Keywords

1 Introduction

Since the emergence of social networks and microblogging sites, such as Twitter and Sina Weibo, hundreds of millions of users have become to use the microblogging service as a tool to propagate and share information on the Internet [1]. Personality affects everyone’s thinking, behavior and decision-making and maintain its long-term stability and affect its social relations [2]. The behavior of users in the online world and in the real world is the same [3]. However, there are few researches on personality theory in the previous studies.

The researcher combines personality psychology and social network analysis to analyze and predict the user’s personality through the user’s behavior and other data. The potential value of personality prediction will be very helpful in solving these problems.

The rest of this paper is organised as follows. In Sect. 2, we discuss related work. Section 3 presents the followee recommendation method and the UPS model we propose. In Sect. 4, we evaluate the performance of our design experiment, present the proposed weights for quantitatively evaluating users’ personality and how to combine it with other recommendation and compare to existing schemes. Section 5 summarises the conclusions obtained from the performed experiment evaluation.

2 Related Work

Personalized recommendation technology is the core and critical technology of E-commerce recommendation system. However, these traditional methods only focus on how to improve the accuracy of recommendation, while ignoring the inherent characteristics of the user behavior is determined by their personality characteristics [4].

Some more related worked on followee recommendation has also been proposed. Most of the existing followee recommendation systems on micro-blogging platforms rely on either topological or content-based factors. Hannon et al. [5] use bag-of-word model to exploit the content information created by a user and recommend him/her followees based on the content similarity between the candidate followees and the target user. Sun et al. [6] construct a diffusion graph to select a small subset of tweets as recommended emergency new feeds for regular users. There are a few people use personality trait in followee recommendation systems. Wu et al. [7] generate personalized tags for Twitter users to label their interest by extracting keywords from tweets they post. Armentano et al. [8] propose a followee recommender system using social relation features, including user popularity and number of common friends, to measure the relevance among users in Twitter. However, the recommendation effect of adding personality traits has improved compared with the traditional recommendation method, but there is much room for improvement.

Directions → Reproduce the paper excerpt above on personality-based followee recommendation in full, word for word.

Recorded data →
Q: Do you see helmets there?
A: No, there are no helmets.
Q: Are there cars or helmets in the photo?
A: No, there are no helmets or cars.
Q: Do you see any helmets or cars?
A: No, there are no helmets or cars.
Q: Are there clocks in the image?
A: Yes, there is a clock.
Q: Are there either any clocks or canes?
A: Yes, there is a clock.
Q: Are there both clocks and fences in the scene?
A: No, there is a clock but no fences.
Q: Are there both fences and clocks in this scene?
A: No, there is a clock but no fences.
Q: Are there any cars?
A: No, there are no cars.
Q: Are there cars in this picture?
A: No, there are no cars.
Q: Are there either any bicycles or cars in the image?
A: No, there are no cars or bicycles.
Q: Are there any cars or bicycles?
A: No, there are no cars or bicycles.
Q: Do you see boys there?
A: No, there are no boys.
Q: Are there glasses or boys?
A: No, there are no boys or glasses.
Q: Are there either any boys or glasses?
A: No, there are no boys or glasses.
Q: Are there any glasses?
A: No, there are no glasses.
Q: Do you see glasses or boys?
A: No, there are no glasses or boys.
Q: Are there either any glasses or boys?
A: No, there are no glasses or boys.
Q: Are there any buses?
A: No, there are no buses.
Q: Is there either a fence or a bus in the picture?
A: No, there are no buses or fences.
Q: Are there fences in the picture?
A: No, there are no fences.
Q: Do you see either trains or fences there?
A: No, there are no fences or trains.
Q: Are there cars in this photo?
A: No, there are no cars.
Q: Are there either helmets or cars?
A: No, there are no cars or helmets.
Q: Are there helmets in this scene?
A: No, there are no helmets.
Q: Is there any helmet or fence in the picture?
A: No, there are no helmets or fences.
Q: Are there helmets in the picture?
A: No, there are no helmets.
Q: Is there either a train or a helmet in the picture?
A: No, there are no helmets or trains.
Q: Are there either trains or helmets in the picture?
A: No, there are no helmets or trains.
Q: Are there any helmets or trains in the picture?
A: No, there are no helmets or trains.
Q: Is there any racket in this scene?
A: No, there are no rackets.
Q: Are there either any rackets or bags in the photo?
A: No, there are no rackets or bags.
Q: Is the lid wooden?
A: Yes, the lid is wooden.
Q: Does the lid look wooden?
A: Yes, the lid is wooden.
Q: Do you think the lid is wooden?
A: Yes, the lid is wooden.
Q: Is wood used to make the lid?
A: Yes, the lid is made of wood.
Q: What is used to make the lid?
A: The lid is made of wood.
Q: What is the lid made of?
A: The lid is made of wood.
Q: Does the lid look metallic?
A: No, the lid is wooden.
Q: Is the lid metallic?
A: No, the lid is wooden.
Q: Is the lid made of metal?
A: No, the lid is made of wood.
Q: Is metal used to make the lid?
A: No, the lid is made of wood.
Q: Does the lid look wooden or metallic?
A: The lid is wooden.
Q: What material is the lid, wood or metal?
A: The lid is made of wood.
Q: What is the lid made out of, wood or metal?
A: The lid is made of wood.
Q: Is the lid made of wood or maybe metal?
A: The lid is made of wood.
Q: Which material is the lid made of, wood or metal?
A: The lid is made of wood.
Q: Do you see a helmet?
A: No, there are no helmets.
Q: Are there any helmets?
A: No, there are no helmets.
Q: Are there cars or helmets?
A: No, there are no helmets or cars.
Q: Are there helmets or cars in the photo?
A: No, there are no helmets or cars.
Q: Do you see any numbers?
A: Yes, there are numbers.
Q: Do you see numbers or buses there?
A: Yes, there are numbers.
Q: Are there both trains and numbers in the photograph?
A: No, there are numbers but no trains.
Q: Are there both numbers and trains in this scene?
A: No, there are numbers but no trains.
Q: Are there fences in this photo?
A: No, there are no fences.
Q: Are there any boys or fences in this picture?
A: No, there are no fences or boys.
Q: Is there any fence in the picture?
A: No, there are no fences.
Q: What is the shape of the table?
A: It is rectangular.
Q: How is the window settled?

Written response →
Keywords

1 Introduction

Since the emergence of social networks and microblogging sites, such as Twitter and Sina Weibo, hundreds of millions of users have become to use the microblogging service as a tool to propagate and share information on the Internet [1]. Personality affects everyone’s thinking, behavior and decision-making and maintain its long-term stability and affect its social relations [2]. The behavior of users in the online world and in the real world is the same [3]. However, there are few researches on personality theory in the previous studies.

The researcher combines personality psychology and social network analysis to analyze and predict the user’s personality through the user’s behavior and other data. The potential value of personality prediction will be very helpful in solving these problems.

The rest of this paper is organised as follows. In Sect. 2, we discuss related work. Section 3 presents the followee recommendation method and the UPS model we propose. In Sect. 4, we evaluate the performance of our design experiment, present the proposed weights for quantitatively evaluating users’ personality and how to combine it with other recommendation and compare to existing schemes. Section 5 summarises the conclusions obtained from the performed experiment evaluation.

2 Related Work

Personalized recommendation technology is the core and critical technology of E-commerce recommendation system. However, these traditional methods only focus on how to improve the accuracy of recommendation, while ignoring the inherent characteristics of the user behavior is determined by their personality characteristics [4].

Some more related worked on followee recommendation has also been proposed. Most of the existing followee recommendation systems on micro-blogging platforms rely on either topological or content-based factors. Hannon et al. [5] use bag-of-word model to exploit the content information created by a user and recommend him/her followees based on the content similarity between the candidate followees and the target user. Sun et al. [6] construct a diffusion graph to select a small subset of tweets as recommended emergency new feeds for regular users. There are a few people use personality trait in followee recommendation systems. Wu et al. [7] generate personalized tags for Twitter users to label their interest by extracting keywords from tweets they post. Armentano et al. [8] propose a followee recommender system using social relation features, including user popularity and number of common friends, to measure the relevance among users in Twitter. However, the recommendation effect of adding personality traits has improved compared with the traditional recommendation method, but there is much room for improvement.